Akibatnya, belasan rumah terancam jika terjadi longsor susulan, dan paling parah terdapat di Desa Sandingtaman, sebanyak delapan rumah terancam menyusul terjadinya pergerakan tanah, hingga memunculkan retakan memanjang hingga seratus meter lebih.

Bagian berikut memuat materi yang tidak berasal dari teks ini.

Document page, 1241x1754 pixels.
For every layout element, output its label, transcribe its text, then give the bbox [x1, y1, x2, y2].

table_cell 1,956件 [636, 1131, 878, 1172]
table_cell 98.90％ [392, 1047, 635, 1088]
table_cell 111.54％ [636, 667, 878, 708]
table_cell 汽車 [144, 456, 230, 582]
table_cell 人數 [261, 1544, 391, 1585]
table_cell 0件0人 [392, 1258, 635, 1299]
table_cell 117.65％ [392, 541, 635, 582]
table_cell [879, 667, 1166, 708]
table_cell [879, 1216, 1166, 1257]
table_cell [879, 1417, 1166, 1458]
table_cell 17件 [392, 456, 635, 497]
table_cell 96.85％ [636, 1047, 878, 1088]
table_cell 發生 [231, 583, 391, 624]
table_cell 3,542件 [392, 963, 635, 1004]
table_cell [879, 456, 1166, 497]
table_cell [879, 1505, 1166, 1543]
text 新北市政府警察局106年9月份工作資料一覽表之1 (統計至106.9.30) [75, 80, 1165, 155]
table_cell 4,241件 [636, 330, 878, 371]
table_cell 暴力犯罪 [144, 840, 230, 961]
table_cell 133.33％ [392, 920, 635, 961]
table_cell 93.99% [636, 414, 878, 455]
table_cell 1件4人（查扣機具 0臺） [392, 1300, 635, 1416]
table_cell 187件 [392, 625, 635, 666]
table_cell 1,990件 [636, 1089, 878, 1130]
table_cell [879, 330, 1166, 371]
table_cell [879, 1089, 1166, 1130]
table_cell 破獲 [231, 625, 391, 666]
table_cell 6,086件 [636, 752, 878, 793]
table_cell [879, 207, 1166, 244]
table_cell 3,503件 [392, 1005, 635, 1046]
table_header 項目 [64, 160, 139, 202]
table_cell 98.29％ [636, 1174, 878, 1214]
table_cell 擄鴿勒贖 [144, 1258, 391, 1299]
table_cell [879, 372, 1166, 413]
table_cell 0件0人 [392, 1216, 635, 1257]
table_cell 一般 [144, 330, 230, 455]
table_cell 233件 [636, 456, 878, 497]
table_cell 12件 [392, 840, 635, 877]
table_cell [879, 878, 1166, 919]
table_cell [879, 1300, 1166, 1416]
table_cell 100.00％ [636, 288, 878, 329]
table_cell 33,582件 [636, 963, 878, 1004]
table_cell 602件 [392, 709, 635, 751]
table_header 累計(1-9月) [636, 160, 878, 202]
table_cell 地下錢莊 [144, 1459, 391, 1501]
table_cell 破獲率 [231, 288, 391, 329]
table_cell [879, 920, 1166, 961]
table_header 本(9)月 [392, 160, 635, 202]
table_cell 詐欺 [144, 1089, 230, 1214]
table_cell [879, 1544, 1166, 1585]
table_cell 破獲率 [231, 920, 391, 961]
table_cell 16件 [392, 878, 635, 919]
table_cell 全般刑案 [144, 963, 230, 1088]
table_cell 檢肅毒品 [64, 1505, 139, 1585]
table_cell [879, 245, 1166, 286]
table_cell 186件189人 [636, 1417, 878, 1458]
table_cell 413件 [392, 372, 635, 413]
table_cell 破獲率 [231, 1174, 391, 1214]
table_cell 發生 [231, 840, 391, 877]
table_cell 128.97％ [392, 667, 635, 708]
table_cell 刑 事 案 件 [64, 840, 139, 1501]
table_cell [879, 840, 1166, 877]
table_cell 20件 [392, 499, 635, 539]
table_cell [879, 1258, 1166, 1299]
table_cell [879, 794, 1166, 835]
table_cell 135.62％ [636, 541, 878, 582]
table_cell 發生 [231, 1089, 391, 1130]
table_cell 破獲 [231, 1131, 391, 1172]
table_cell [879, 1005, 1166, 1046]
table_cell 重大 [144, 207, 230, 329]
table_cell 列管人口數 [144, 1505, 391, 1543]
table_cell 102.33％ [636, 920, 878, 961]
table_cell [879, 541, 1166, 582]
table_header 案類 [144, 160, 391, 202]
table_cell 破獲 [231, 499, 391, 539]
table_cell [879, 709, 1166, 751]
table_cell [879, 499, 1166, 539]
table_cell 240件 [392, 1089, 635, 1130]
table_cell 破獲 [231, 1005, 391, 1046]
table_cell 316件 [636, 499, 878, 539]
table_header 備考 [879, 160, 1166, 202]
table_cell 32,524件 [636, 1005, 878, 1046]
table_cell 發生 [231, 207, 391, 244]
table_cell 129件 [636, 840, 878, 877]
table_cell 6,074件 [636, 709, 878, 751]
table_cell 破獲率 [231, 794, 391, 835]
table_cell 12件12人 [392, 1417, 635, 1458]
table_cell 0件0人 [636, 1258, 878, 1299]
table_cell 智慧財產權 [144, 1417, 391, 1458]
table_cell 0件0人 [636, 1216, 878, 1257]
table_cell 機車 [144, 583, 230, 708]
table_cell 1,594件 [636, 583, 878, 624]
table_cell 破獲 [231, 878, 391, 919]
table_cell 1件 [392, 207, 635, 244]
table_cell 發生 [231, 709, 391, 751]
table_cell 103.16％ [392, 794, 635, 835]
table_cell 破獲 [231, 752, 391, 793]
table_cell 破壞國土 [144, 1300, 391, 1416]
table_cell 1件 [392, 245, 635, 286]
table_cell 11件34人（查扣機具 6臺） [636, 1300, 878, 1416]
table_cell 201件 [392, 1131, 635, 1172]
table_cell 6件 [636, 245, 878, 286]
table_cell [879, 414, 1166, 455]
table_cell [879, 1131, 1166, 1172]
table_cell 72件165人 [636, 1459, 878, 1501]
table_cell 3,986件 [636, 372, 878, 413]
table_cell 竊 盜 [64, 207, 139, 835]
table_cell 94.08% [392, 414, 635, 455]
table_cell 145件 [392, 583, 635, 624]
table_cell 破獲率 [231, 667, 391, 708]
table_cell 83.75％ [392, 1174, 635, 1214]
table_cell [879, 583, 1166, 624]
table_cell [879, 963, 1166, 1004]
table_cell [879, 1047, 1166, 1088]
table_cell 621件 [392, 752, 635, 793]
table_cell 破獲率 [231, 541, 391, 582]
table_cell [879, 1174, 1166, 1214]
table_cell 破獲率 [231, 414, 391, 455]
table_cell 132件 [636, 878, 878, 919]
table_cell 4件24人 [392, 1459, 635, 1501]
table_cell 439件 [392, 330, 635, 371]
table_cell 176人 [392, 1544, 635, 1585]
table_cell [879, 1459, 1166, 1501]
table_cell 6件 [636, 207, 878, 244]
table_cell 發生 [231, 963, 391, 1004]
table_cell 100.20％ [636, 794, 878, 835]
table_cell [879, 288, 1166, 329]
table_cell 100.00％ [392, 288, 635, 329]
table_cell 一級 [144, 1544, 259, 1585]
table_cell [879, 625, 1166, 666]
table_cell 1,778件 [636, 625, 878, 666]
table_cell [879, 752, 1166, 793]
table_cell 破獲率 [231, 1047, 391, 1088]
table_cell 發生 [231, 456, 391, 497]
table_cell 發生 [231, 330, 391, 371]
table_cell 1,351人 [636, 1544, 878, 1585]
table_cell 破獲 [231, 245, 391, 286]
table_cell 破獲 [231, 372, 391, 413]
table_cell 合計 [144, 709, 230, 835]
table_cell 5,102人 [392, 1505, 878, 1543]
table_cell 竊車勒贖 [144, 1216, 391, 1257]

Mengantisipasi korban, warga yang tinggal di deerah rawan longsor diminta mencari tempat yang lebih aman, jika turun hujan deras atau hujan kecil dengan durasi lama. Dalam peta kerawanan bencana Ciamis, ketiga kecamatan tersebut termasuk rawan longsor, pergerakan tanah.
“Belakangan ini frekuensi dan intensitas hujan mulai berkurang, akan tetapi ancaman longsor masih cukup tinggi. Terbukti beberapa titik juga terjadi longsor, paska diguyur hujan deras,” ungkap Kepala Bidang Kedaruratan dan Logistik (Darlog) Badan Penanggulangan Bencana Daerah (BPBD) Kabupaten Ciamis Ani Supiani.
“Desa Sandingtaman memang termasuk salah satu kawasan di Kecamatan Panjalu yang rawan terjadi pergerakan tanah. Topografinya berbukit dan tebing, sehingga ketika diguyur hujan, mudah sekali bergerak, labil,” jelasnya, seperti dilansir PR.